It’s that time of year again—the time of year when everyone gets the sniffles, and everyone wants an antibiotic. Even folks who know better, who know intellectually that an antibiotic isn’t going to fix their viral illness still harbor a strong suspicion that it just might help—and it couldn’t hurt, right?
Well, I’ve got two words for ya’ll: eat shit.
No, I don’t mean that as an insult, I mean it quite literally. But you’ll have to keep reading to see what I’m talking about.
Many readers are aware of the problem of antimicrobial resistance—the phenomenon whereby bacterial diseases become resistant to antibiotics, a problem exacerbated by the profligate and inappropriate use of these agents. Another serious complication of antibiotic therapy is antibiotic-associated colitis (which also goes by the names “pseudomembranous colitis”, “Clostrium difficle colitis“, or simply “C diff colitis”.) This one is nasty. As diseases go, this is one you really, really don’t want. Really. Think I’m kidding? I’ve got two more words for you: toxic megacolon.
OK, let’s get down to details.
As you are probably aware, your colon is home to a large and diverse population of microorganisms. These usually-benign commensals are easily disturbed by antibiotic therapy. Antibiotics cause some species to die off, giving others room to stretch their legs. One of the bacteria species that normally doesn’t give us much trouble is Clostridium difficile. C. diff is resistant to many commonly used antibiotics, so when, for example, I give you cipro for your severe urinary tract infection, many colonic E. coli and other peaceful folks die off, and C. diff takes over their niche. When the C. diff population booms, things go down the crapper. Lots of things.
C. diff is a nasty critter. When the organism is stressed, for instance after it is no longer in your colon, it forms very hardy spores that are resistant to most common methods of disinfection. So one patient may have diarrhea, spores may be spread everywhere, and health care providers my walk these spores over to another patient’s room. C. diff spreads rapidly in hospitals and nursing homes. It’s horrid, painful, smells characteristically foul, and it can kill.
C. diff produces toxins that kill the cells that line your colon. When this happens, you can get very, very ill—diarrhea and high fever are only the beginning. The most feared complication of C. diff colitis is toxic megacolon, a condition where your colon swells to an inconveniently dangerous diameter, and you may become septic and die.
C. diff is, unfortunately, a predictable consequence of antibiotic therapy, but there is much that can be done. It disproportionately affects the sick and elderly in hospitals and other institutions, so infection control practices are vital. Since disinfectants don’t usually do the trick, vigorous hand washing, disposable gloves and gowns, and isolation from other patients is a must. And antibiotic use must be minimized.

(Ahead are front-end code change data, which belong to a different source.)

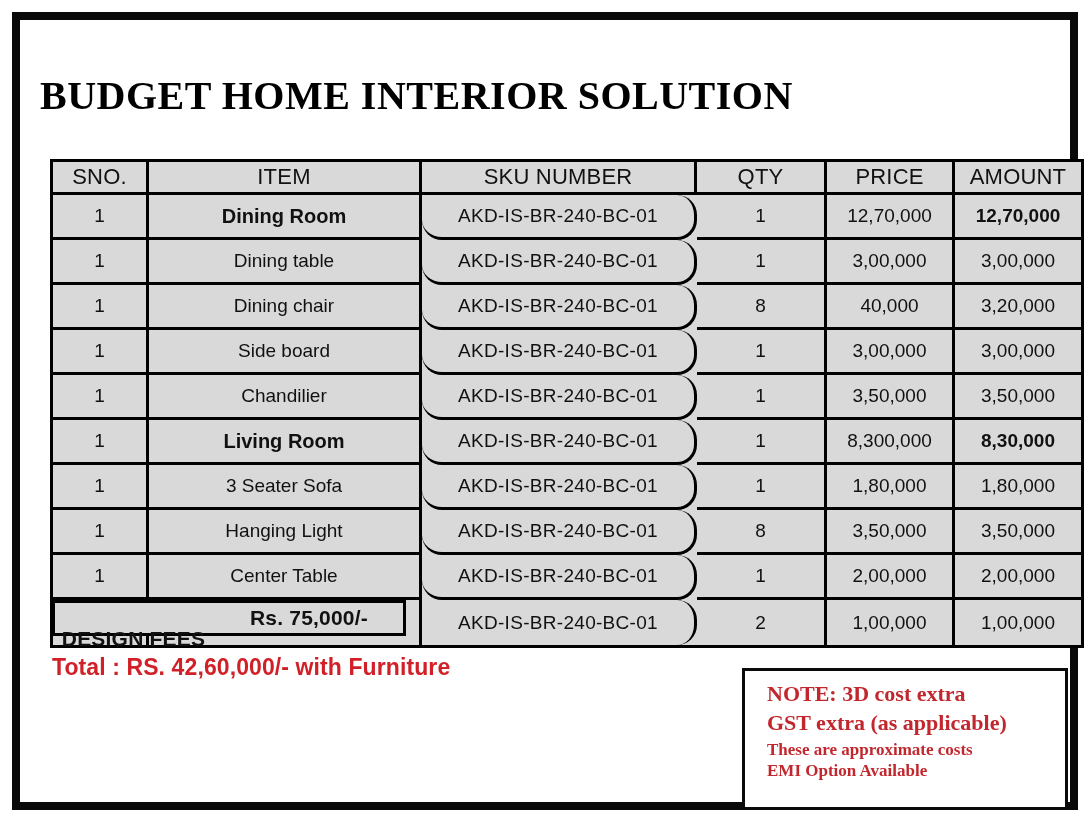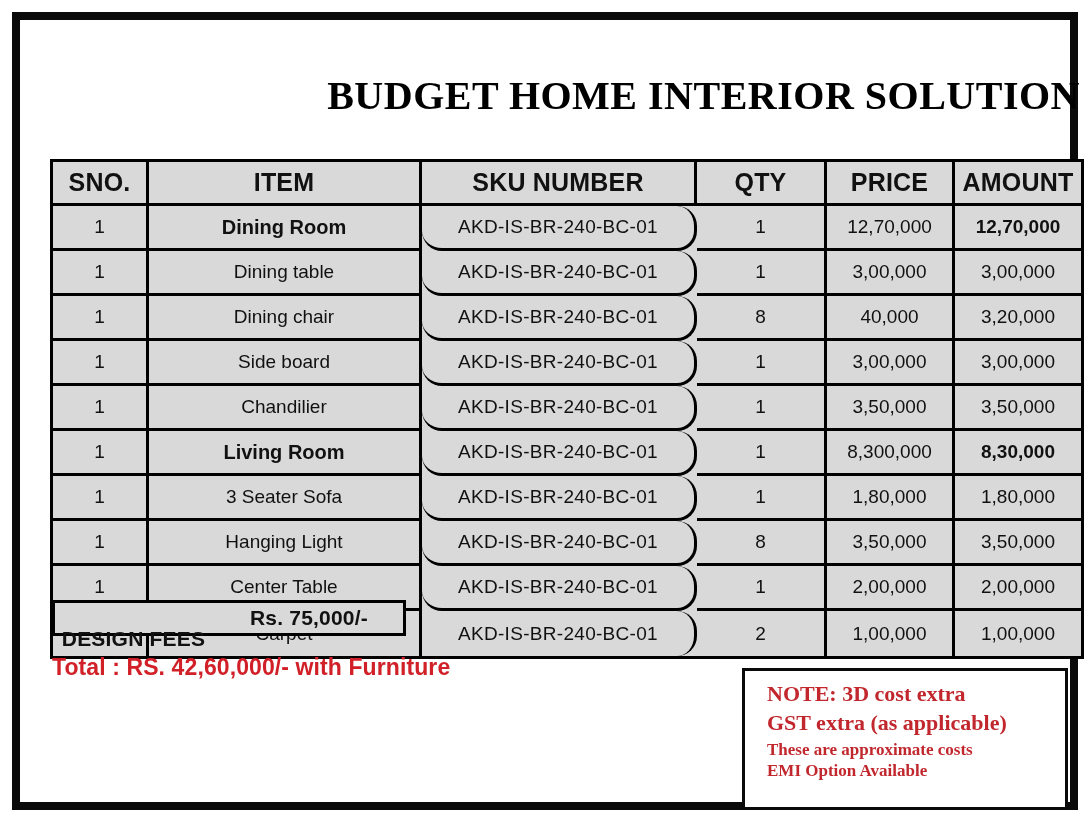--- a/index.html
+++ b/index.html
@@ -50,7 +50,7 @@
     left: 0;
     top: 32px;
     width: 1040px;
-    text-align: right;
+    text-align: left;
     font-family: "Liberation Serif", "DejaVu Serif", serif;
     font-weight: bold;
     font-size: 40px;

C. diff is treatable, especially if the patient isn’t too sick to start with. It’s treated with antibiotics. Yes, as you surmised, that is a bit of a problem, and C. diff has a high recurrence rate.
There have been many novel suggestions to help prevent C. diff infections. Since C. diff is a problem of bacterial overgrowth, physicians have tried giving patients probiotics, that is, giving them oral doses of benign bacteria such as Lactobacillus. Results have not been encouraging. Another creative ploy exploits C. diff itself. There are strains of C. diff that are not toxogenic, and some studies of giving people non-toxogenic C. diff spores have been encouraging (but not that encouraging). But the cure that has given us one of the better understatements in the medical literature is fecal transplantation. A filtrate of stool, usually from a family member, is introduced into the stomach of the patient, usually by naso-gastric tube. According to one author, “in the absence of controlled trials, fecal transplantation remains unpopular for practical and aesthetic reasons.”
Antibiotic associated colitis due to C. diff is a growing problem, affecting nursing homes and hospitals across North America. It is also being seen more frequently outside of these settings in otherwise normal people. This disease only rarely occurs without exposure to antibiotics, so we can prevent it. Antibiotics are good—they save lives. But they are widely misused, and we need to help patients better understand that there are consequences to overusing these powerful tools.